__Your task__:
Return, exactly and in full, the lines of the records below starting at the one with "M549 10H579L568 25Z" and ending at the one with "M1227 41 1264", and no other lines.

__Records provided__:
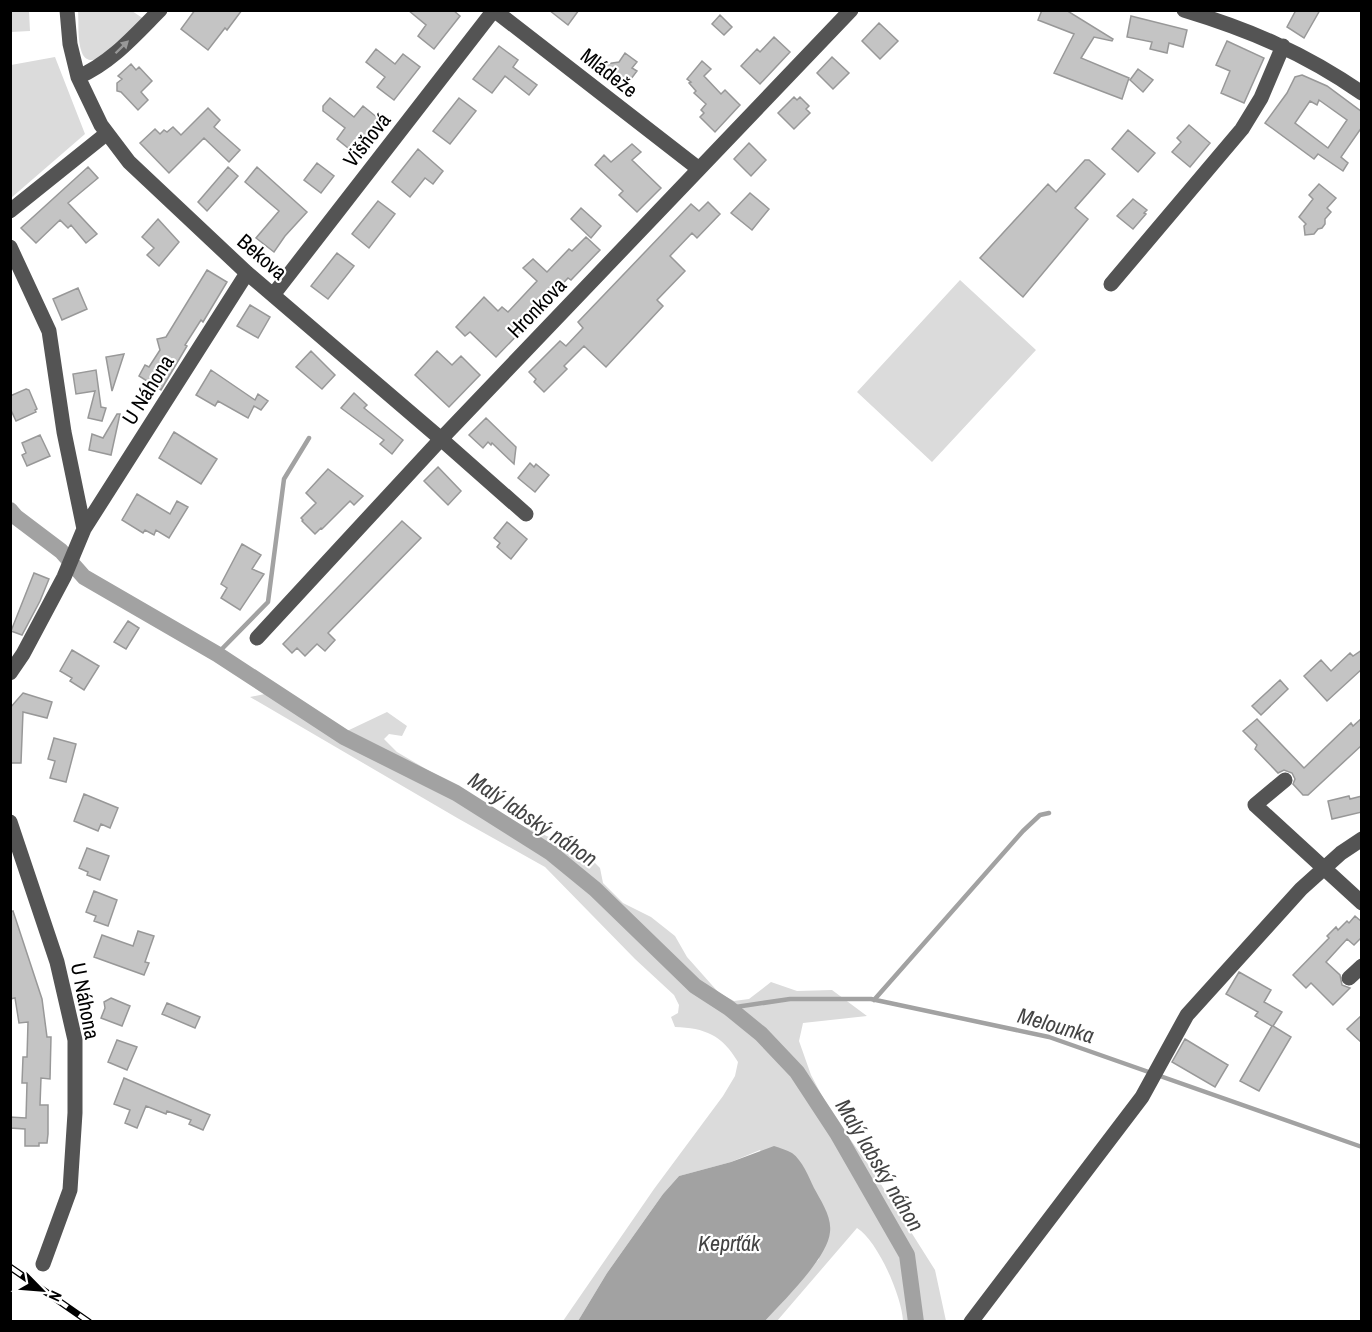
<svg xmlns="http://www.w3.org/2000/svg" width="1372" height="1332" font-family="'Archivo Narrow',sans-serif">
	<style>
		.green { fill: #dbdbdb }
		.water { fill: #a2a2a2 }
		.lines { fill: none; stroke-linecap: round; stroke-linejoin: round }
		.stream { stroke: #a2a2a2; stroke-width: 4.5 }
		.canal { stroke: #a2a2a2; stroke-width: 16 }
		.building { fill: #c4c4c4; stroke: #989898; stroke-width: 1.5; fill-rule: evenodd }
		.minor { stroke: #545454; stroke-width: 15 }
		.rail-casing { stroke: #000; stroke-width: 7 }
		.rail { stroke: #fff; stroke-width: 4.5; stroke-dasharray: 14; stroke-linecap: butt }
		.oneway { fill: #989898 }
		.labels { text-anchor: middle; stroke-width: 4.5; stroke-linejoin: round; paint-order: stroke }
		.street-label { font-size: 21px; fill: #000; stroke: #fff }
		.water-label { font-size: 22px; font-style: italic; fill: #434343; stroke: #fff }
	</style>
	<rect width="100%" height="100%" fill="#fff"/>
	<path class="green" d="M10 11H29L30 31 11 32Z
		M78 11H132L144 19C134 29 93 78 82 53 77 40 79 24 78 11Z
		M55 57 85 134 11 198V65Z
		M960 280 1036 350 932 462 857 392Z
		M284 690 347 731 387 712 407 726 402 736 389 734 384 739 397 752 525 827 583 851 600 868 603 883 623 903 651 917 675 936 687 957 719 993 734 1001 749 999 771 982 797 991 832 990 867 1016 803 1023 799 1041 811 1075 830 1111 870 1167 935 1270 946 1321H903C902 1297 878 1241 857 1228L777 1321H765L819 1259 760 1150 731 1162 679 1176 663 1194 607 1273 578 1321H563L654 1189 723 1096 735 1076 738 1062C722 1035 705 1028 675 1027L671 1017 678 1013 679 1005 674 995 635 959 545 867 459 819 250 697Z"/>
	<path class="water" d="M774 1146C780 1148 787 1150 792 1153 802 1160 809 1177 814 1188 821 1201 832 1217 830 1232 828 1258 783 1301 765 1321H578L607 1273 663 1194 679 1176 731 1162Z"/>
	<g class="lines">
		<path class="stream" d="M217 654 268 602 284 479 309 438
			M874 1000 1023 831 1040 815 1049 813
			M729 1008 790 999H871L1049 1037 1362 1147"/>
		<path class="canal" d="M10 510 16 517 61 551 84 577 217 654 344 737 456 793 551 853 595 889 695 986 729 1008 761 1034 797 1072 837 1133 907 1255 916 1322"/>
	</g>
	<path class="building" d="M195 10H242L227 30 225 28 208 50 181 29Z
		M408 10H453L460 16 434 49 418 36 426 25Z
		M549 10H579L568 25Z
		M1042 10H1066L1113 39 1112 41 1094 37 1081 58 1129 78 1122 99 1054 73 1074 34 1038 20Z
		M1296 10H1320L1304 38 1287 27Z
		M720 15 732 27 724 35 712 24Z
		M1131 16 1187 30 1183 47 1169 43 1167 53 1150 49 1152 42 1127 37Z
		M879 23 898 41 880 59 862 41Z
		M774 37 790 52 760 84 741 66 757 49 760 52Z
		M1227 41 1264 58 1244 103 1221 93 1230 71 1216 65Z
		M499 46 518 60 513 67 537 85 529 95 505 76 492 93 473 79Z
		M376 49 395 64 403 54 420 67 394 100 377 87 385 77 366 62Z
		M625 53 637 62 632 68 637 71 625 87 599 65 619 62Z
		M832 57 849 73 833 89 817 73Z
		M702 61 711 69 704 76 721 94 725 90 740 105 715 132 700 117 704 113 701 110 706 104 694 93 696 91 689 83 691 82 687 79Z
		M131 64 136 70 139 67 152 81 141 92 148 100 138 110 121 92 117 91V83L122 79 118 76Z
		M1138 69 1153 80 1143 92 1130 80Z
		M1302 75 1327 86 1362 112V127L1341 157 1348 163 1343 171 1318 154 1314 159 1265 123 1287 93 1295 77ZM1319 100 1347 120 1328 148 1295 123 1310 101 1317 105Z
		M794 97 797 100 800 97 809 106 806 109 810 113 794 129 778 113Z
		M330 98 354 117 363 106 379 119 353 152 337 139 345 128 323 111V106Z
		M459 98 476 111 450 144 433 131Z
		M208 108 220 120 214 127 240 150 229 162 204 138 169 173 140 143 155 129 160 134 164 130 167 132 173 127 181 135Z
		M1189 125 1210 143 1190 167 1172 152 1181 142 1177 138Z
		M1128 130 1155 153 1138 172 1112 149Z
		M749 143 766 160 751 176 734 159Z
		M632 144 641 152 632 160 661 188 637 212 619 195 623 191 595 165 604 155 611 162Z
		M418 149 443 171 433 184 425 178 410 197 392 182Z
		M1085 160H1089L1105 174 1075 208 1088 219 1023 297 980 258 1048 184 1056 192Z
		M317 163 334 176 321 193 304 180Z
		M88 167 98 178 68 203 97 234 86 243 71 225 68 228 60 220 36 243 21 228Z
		M228 167 238 176 207 211 198 202Z
		M257 167 307 212 285 236 274 252 256 238 279 211 245 182Z
		M1319 184 1336 198 1327 208 1331 212 1325 219V224L1322 228 1318 229 1314 234 1305 235 1304 226 1306 224 1299 217 1313 199 1309 195Z
		M750 193 769 209 752 230 731 213Z
		M1133 199 1147 210 1144 213 1146 214 1133 229 1117 216Z
		M378 201 395 214 369 248 352 234Z
		M708 202 720 214 697 238 692 233 670 256 685 271 657 300 663 306 606 367 584 346 564 366 567 369 544 392 534 382 536 379 529 372 560 341 566 346 583 328 578 322 691 204 699 211Z
		M581 208 601 226 591 238 571 219Z
		M158 219 179 242 159 266 147 255 154 248 142 237Z
		M586 237 600 250 571 280 568 278 553 294 555 296 496 357 470 332 465 336 456 327 484 297 498 311 502 307 508 312 537 281 523 268 533 259 547 272 569 249 572 251Z
		M337 253 354 266 328 299 311 286Z
		M207 270 227 282 203 322 201 320 185 345 187 346 161 390 139 376 145 365 149 367 160 350 157 339 166 337Z
		M78 288 87 309 62 320 53 299Z
		M250 305 270 317 258 338 237 326Z
		M311 351 335 375 322 389 296 367Z
		M437 351 452 365 461 356 480 375 449 407 415 375Z
		M124 354 112 391 106 357Z
		M96 370 101 407 106 408 102 421 88 418 95 391 76 394 73 374Z
		M211 370 255 400 258 394 268 401 261 410 254 406 248 418 218 401 215 406 196 395Z
		M26 389 29 390 37 409 35 410 36 412 16 421 10 408V396Z
		M354 393 367 405 364 408 403 440 392 454 380 444 384 440 341 408Z
		M117 414H120L111 455 89 450 92 434 103 438Z
		M486 418 516 447 514 464 492 443 491 445 488 442 483 448 469 435Z
		M174 432 217 459 201 484 159 458Z
		M40 435 50 456 27 466 22 455 26 453 22 443Z
		M530 463 534 467 536 464 549 475 535 492 518 478Z
		M438 467 461 491 448 505 424 481Z
		M328 469 363 496 354 505 350 501 322 529 321 528 315 534 302 521 303 520 301 518 316 503 306 493Z
		M137 494 170 514 177 501 188 507 169 538 156 530 154 535 145 530 143 533 122 520Z
		M402 521 421 538 328 633 335 640 325 651 317 644 305 656 297 648 292 653 283 644Z
		M507 522 527 539 511 559 497 547 500 543 494 538Z
		M242 544 261 555 252 569 264 574 240 610 221 598 227 588 221 584Z
		M34 573 49 579 40 601 22 635 11 631Z
		M128 621 139 628 126 649 114 642Z
		M72 650 99 666 84 690 70 681 72 678 60 671Z
		M1362 650V669L1327 701 1304 676 1321 660 1331 671 1350 653 1353 656Z
		M1280 680 1288 689 1261 715 1252 706Z
		M23 693 52 702 47 718 23 712 21 763H10V708Z
		M1362 718V745L1308 795H1303L1293 784 1295 779 1292 773 1284 770 1278 773 1255 749 1257 745 1243 731 1257 719 1304 768 1351 723 1353 726Z
		M54 738 76 744 66 782 50 778 55 761 48 759Z
		M84 794 118 808 110 828 101 824 98 831 74 821Z
		M1349 796 1350 799 1362 796V812L1332 819 1328 801Z
		M87 848 109 856 100 880 87 875 88 872 79 868Z
		M94 891 117 900 108 926 94 921 96 916 86 912Z
		M13 911 42 999 47 1037H51L50 1079 41 1078 40 1105H48V1134L47 1143H39V1146H25V1129L10 1128V1117L26 1118 27 1083H22L23 1057H27L28 1022 19 1023 15 998 10 999V912Z
		M1355 916 1362 922V937L1354 945 1347 939 1326 962 1340 975 1342 985 1350 988 1333 1005 1311 983 1306 988 1293 975 1329 938 1327 936 1336 927 1338 930 1347 921 1349 923Z
		M138 931 154 936 145 962 149 963 144 975 94 957 102 935 133 946Z
		M1239 972 1271 990 1264 1002 1282 1012 1273 1026 1291 1037 1259 1091 1240 1081 1272 1026 1255 1016 1258 1012 1226 994Z
		M111 998 130 1006 122 1026 101 1018 105 1008 104 1002Z
		M167 1003 200 1017 195 1028 162 1014Z
		M1362 1015V1043L1347 1029Z
		M1185 1039 1228 1065 1215 1087 1172 1062Z
		M117 1040 137 1047 127 1070 108 1062Z
		M124 1078 210 1115 203 1130 189 1124 191 1120 167 1111 166 1114 146 1106 137 1128 125 1123 130 1110 114 1104Z"/>
	<g class="lines">
		<path class="minor" d="M67 10 70 44 78 77 101 125 129 162 247 273 441 439 526 514
			M494 10 699 169
			M1184 10C1250 30 1304 53 1362 93
			M78 77C111 63 135 35 160 10
			M10 211 106 134
			M10 247 49 331 64 432 84 529
			M1111 284 1242 129 1261 98 1283 46
			M273 295 494 10
			M257 638 441 439 851 10
			M10 673 23 654 64 577 84 529 247 273
			M1285 780 1255 805 1362 903
			M10 822 57 962 75 1040V1113L70 1190 43 1264
			M1349 978 1362 966
			M971 1322 1142 1097 1187 1015 1301 889 1341 853 1362 839"/>
		<defs>
			<path id="rail" d="M10 1267 89 1322"/>
		</defs>
		<use href="#rail" class="rail-casing"/>
		<use href="#rail" class="rail"/>
	</g>
	<defs><path id="oneway-solid" d="M-6-.8H1V-3.2L6.5 0L1 3.2V.8H-6Z" transform="scale(1.5)"/></defs>
	<use class="oneway" href="#oneway-solid" transform="translate(122 47) rotate(-44)"/>
	<g class="labels">
		<g class="street-label">
			<text transform="translate(609 73) rotate(38)" y="7">Mládeže</text>
			<text transform="translate(367 140) rotate(-52)" y="7">Višňová</text>
			<text transform="translate(262 257) rotate(41)" y="7">Bekova</text>
			<text transform="translate(537 308) rotate(-46)" y="7">Hronkova</text>
			<text transform="translate(148 390) rotate(-58)" y="7">U Náhona</text>
			<text transform="translate(85 1001) rotate(79)" y="7">U Náhona</text>
		</g>
		<g class="water-label">
			<text transform="translate(533 819) rotate(34)" y="8">Malý labský náhon</text>
			<text transform="translate(1056 1025) rotate(16)" y="8">Melounka</text>
			<text transform="translate(880 1165) rotate(59)" y="8">Malý labský náhon</text>
			<text x="729" y="1251">Keprťák</text>
		</g>
	</g>
	<rect width="1372" height="1332" fill="none" stroke="#000000" stroke-width="24"/>
	<g transform="translate(42 1290) rotate(115)" stroke="#ffffff" stroke-width="4.5" paint-order="stroke">
	<path d="M0-4.5L10 22L0 15L-10 22Z" fill="#000000"/>
	<text y="-9" font-size="16" font-weight="bold" text-anchor="middle" fill="#000000">N</text>
	</g>
</svg>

__Exercise result__:
		M549 10H579L568 25Z
		M1042 10H1066L1113 39 1112 41 1094 37 1081 58 1129 78 1122 99 1054 73 1074 34 1038 20Z
		M1296 10H1320L1304 38 1287 27Z
		M720 15 732 27 724 35 712 24Z
		M1131 16 1187 30 1183 47 1169 43 1167 53 1150 49 1152 42 1127 37Z
		M879 23 898 41 880 59 862 41Z
		M774 37 790 52 760 84 741 66 757 49 760 52Z
		M1227 41 1264 58 1244 103 1221 93 1230 71 1216 65Z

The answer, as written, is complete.